You know, there are only so many delays I’m willing to deal with in a day.

First, there’s the bug earlier that bit me during install.  Can’t have a space in the name of the OU.

Now, I find another one that gave me the redass.  HARD.

So you’ve got vSphere 5.5.  Excellent.  Citrix says it’s supported.  Everything looks fine.  The customer wants v10 VMs, which is a pain (mostly because VMware’s web interface is a kludgy, bug-ridden POS), but whatever.  NOTE:  Yes, I’m a VCP, too, so don’t think I’m just “hatin on the competition”.  It does need work!

So you build your base image, optimize it, and install the PVS Target device driver.

Reboot, and it hangs loading windows.  I actually removed the bootux disabled entry using bcdedit just so I could see what was going on.

What’s the problem?

With v10 VMs, VMware attaches the virtual CDROM using SATA, not IDE.  Apparently the PVS target device driver can’t deal with that, so the VM never finishes loading.  NOTE:  It ONLY does this when there’s a vDisk attached – if you remove the vDisk from the target device, Windows will boot every time, so it’s not like the driver just outright breaks something.  Even more infuriating.

The solution?  Switch the CDROM to IDE.  Then, don’t forget to remove the SATA adapter from the VM.  Then after you’ve done that, make sure you go into device mangler and remove all the dead stuff – the SATA adapter itself, as well as any ATA channels that are no longer present.  You should still see two ATA channels present after the removal.  Basically, you want to remove all the grayed out items.  How?

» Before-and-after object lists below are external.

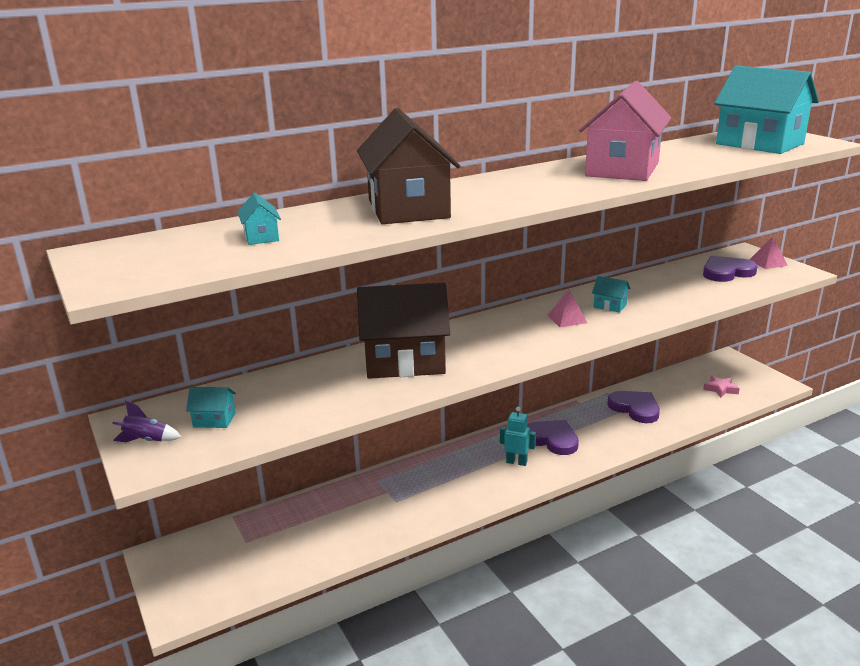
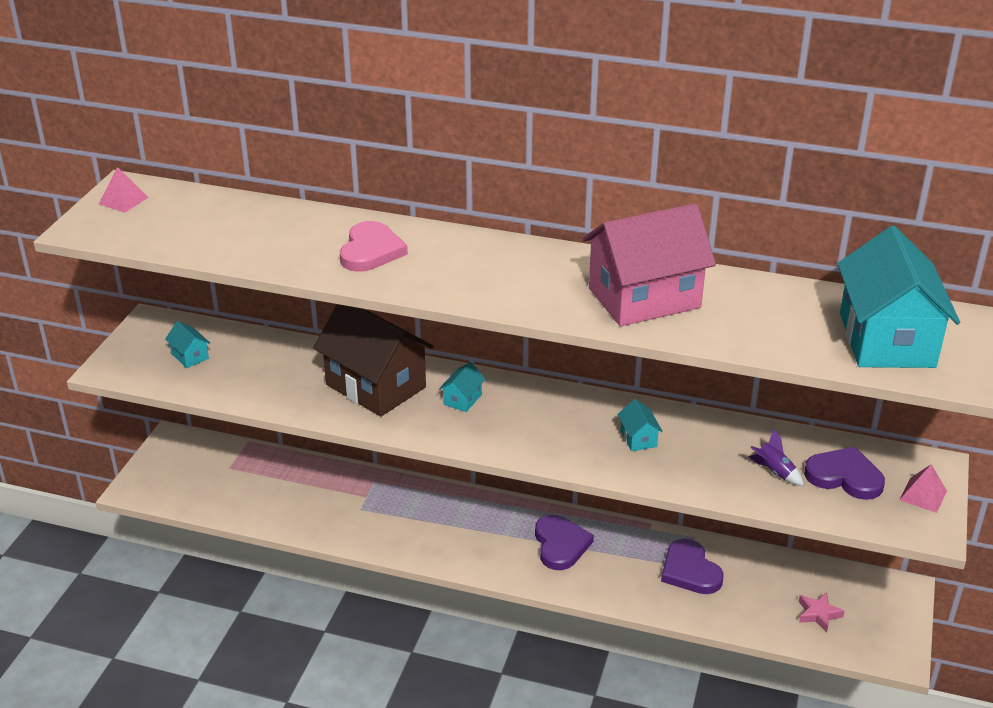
camera: 45 degrees right, 10 degrees up
(146, 440) = (136, 347): purple rocket -> purple rocket (774, 472)
(261, 237) = (229, 228): turquoise house -> turquoise house (462, 399)
(408, 209) = (371, 251): brown house -> pink heart
(516, 462) = (497, 543): turquoise robot -> none
(567, 319) = (572, 427): pink pyramid -> pink pyramid (123, 200)
(635, 408) = (690, 571): purple heart -> purple heart turned 150 degrees clockwise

Open an administrative command prompt, and enter “set devmgr_show_nonpresent_devices=1”.

Then, “start devmgmt.msc”

Then click view, and then show hidden devices.  Then expand IDE/ATA adapters, and remove all that stuff.


Again, remove only the grayed out items.

While you’re in there, check the Network Adapters, and remove all the grayed out NICs, too (but you already did that, right)?  *IF* you found any grayed out NICs and removed them, you should uninstall and reinstall the target device driver to ensure it binds to the correct NIC.

Then go ahead and re-run the imaging wizard, and you should FINALLY be able to pull an image of your VM.

Me?  I’m pretty disappointed in Citrix.  vSphere 5.5 has been out for a while now, and PVS 7.6 was only just released a couple months ago.  One would think they could have accounted for this, or at least made prominent note of it somewhere telling people about the problem.

But alas, here I am having to blog and complain about it.  Maybe next time..


PVS 7.6 bug

So, I’m doing my first production build of PVS 7.6 servers for a customer.  This particular customer had an OU already defined for all of their security groups. Ok, no problem, I’ll put the security groups in there for farm administrators and such.

Yeah, no.

The OU had a space in it.  The installation took just fine, but then it would not let me into the farm.  I got the old “This domain/user does not have access to the farm”.  Gee, thanks.  So, I go check the dbo.AuthGroup table.  It had a single entry, and it was correct:  “ groups/group”.

I moved the group to an OU without a space in the name, deleted the database, and re-ran the config wizard to create a new farm, and whuddya know?  It all started working again.

Even though Citrix wasted an hour of my time with this, hopefully you won’t waste yours.